▶ **WHAT NEEDS TO BE DONE**
Report how many lines of the entries below contain the word "lung", and nothing more.
╭─ GIVEN DATA
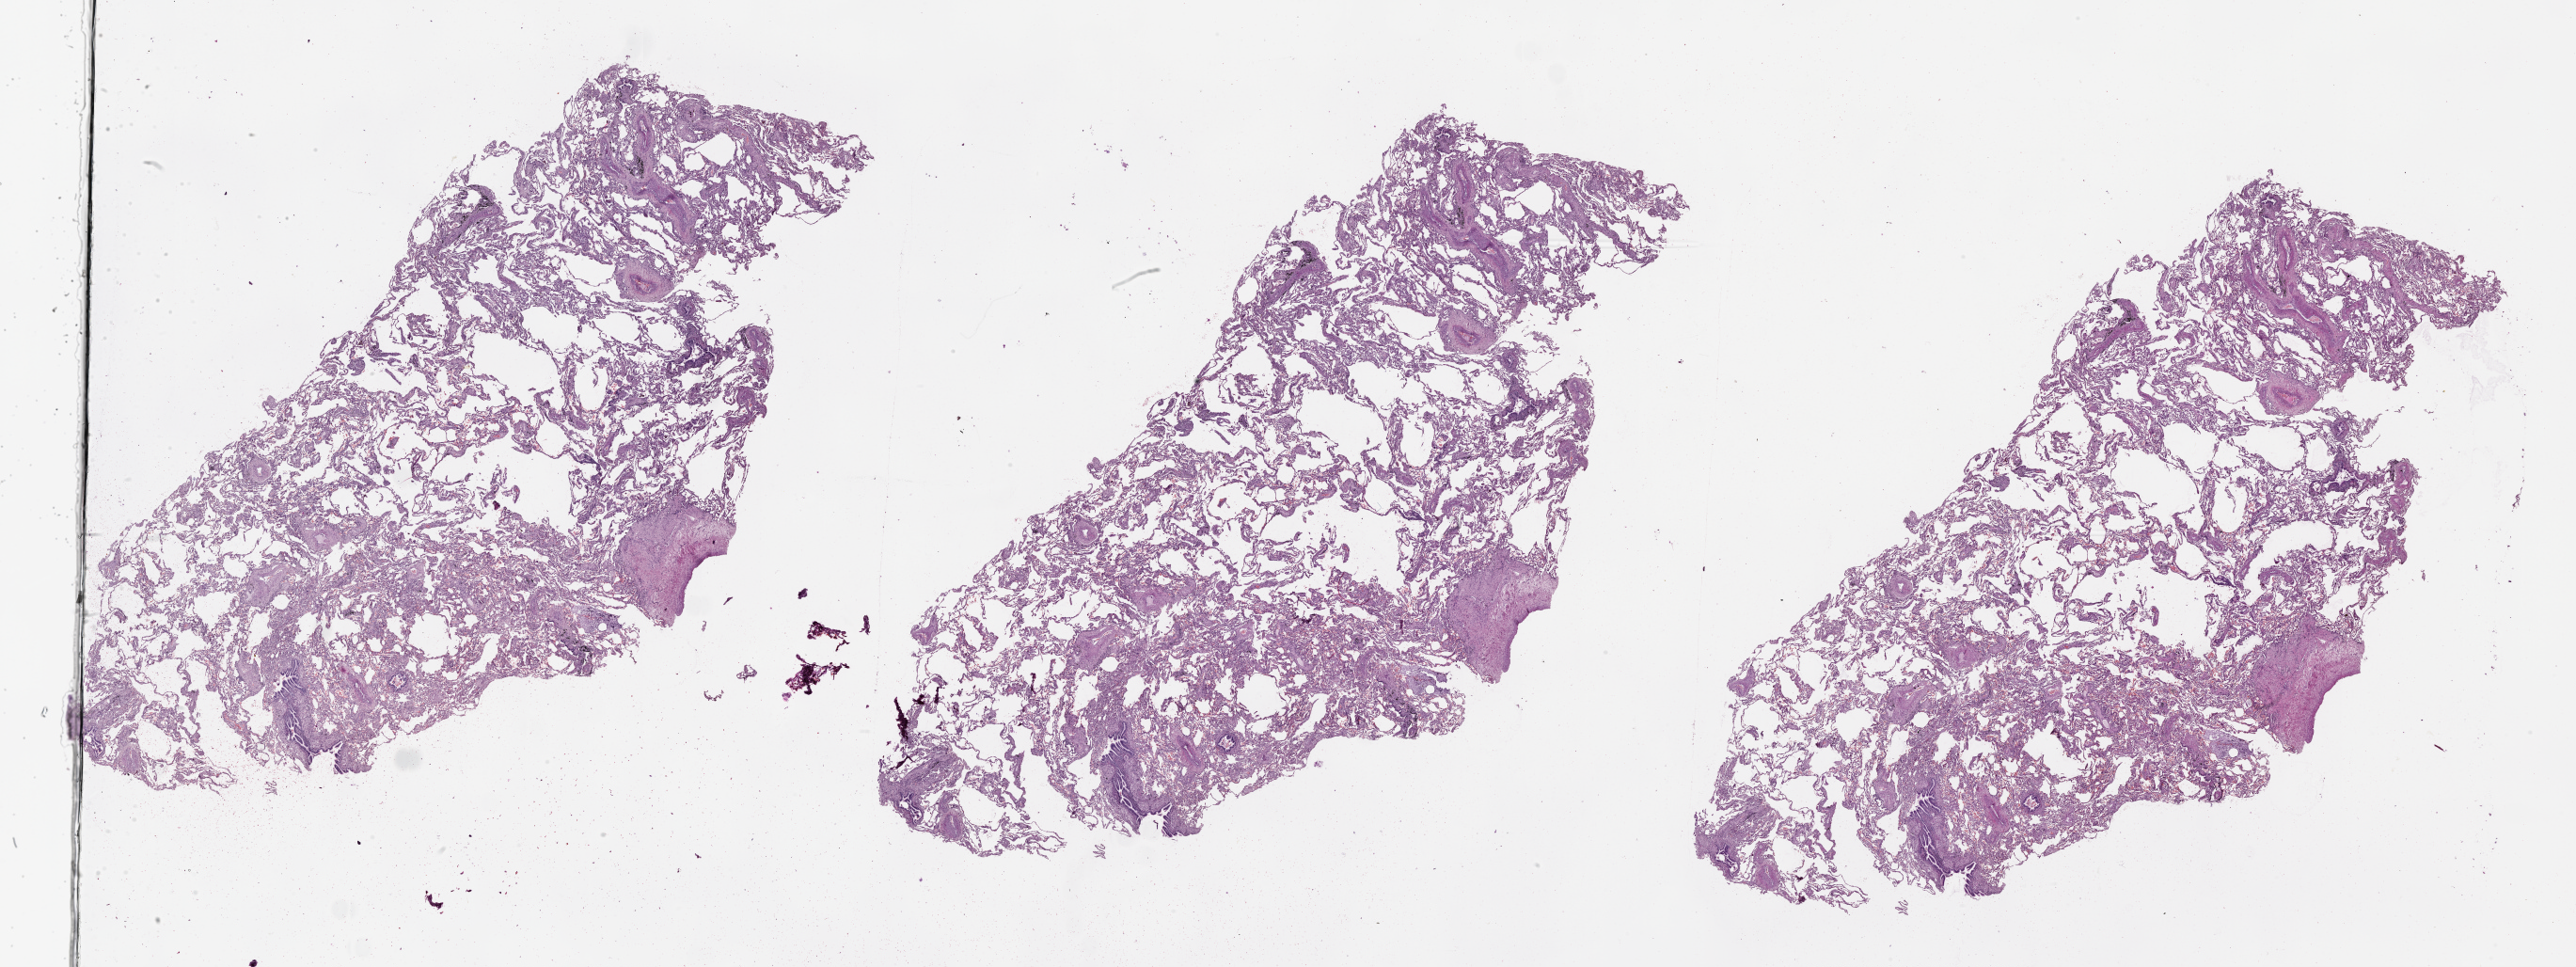
Whole-slide histology image, Hematoxylin and eosin (H&E) stained — low-resolution overview of the scanned area, about 44.1 x 16.5 mm. Normal (non-tumour) tissue sample, lung. 72-year-old male patient.
This section: normal (non-tumour) tissue from the same patient. Patient diagnosis (cohort enrolment): squamous cell carcinoma (lung).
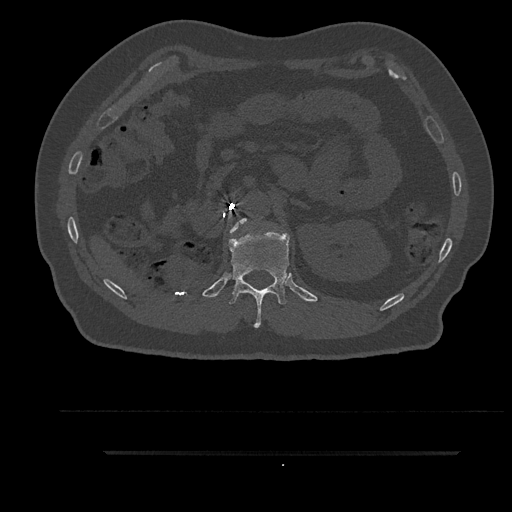
CT including the spine, one axial slice. Slice 233 of 797 in the series (ordered by position). Reconstruction kernel Br40s/3. Bone window (W 1800 / L 400 HU). 0.5 mm slice thickness. 512 × 512 image matrix, field of view 432 × 432 mm. Male patient, age 63 years. From the clinical record (not read from this slice): primary cancer: renal.
Structures marked on this image (semi-automatic segmentation, software-assisted and operator-edited):
- L1 vertebra: bounding box (x1, y1, x2, y2) in pixels: (230, 219, 247, 233)
- T12 vertebra: (229, 230, 289, 328)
╰─
▶ **RESULT OF THE TASK**
2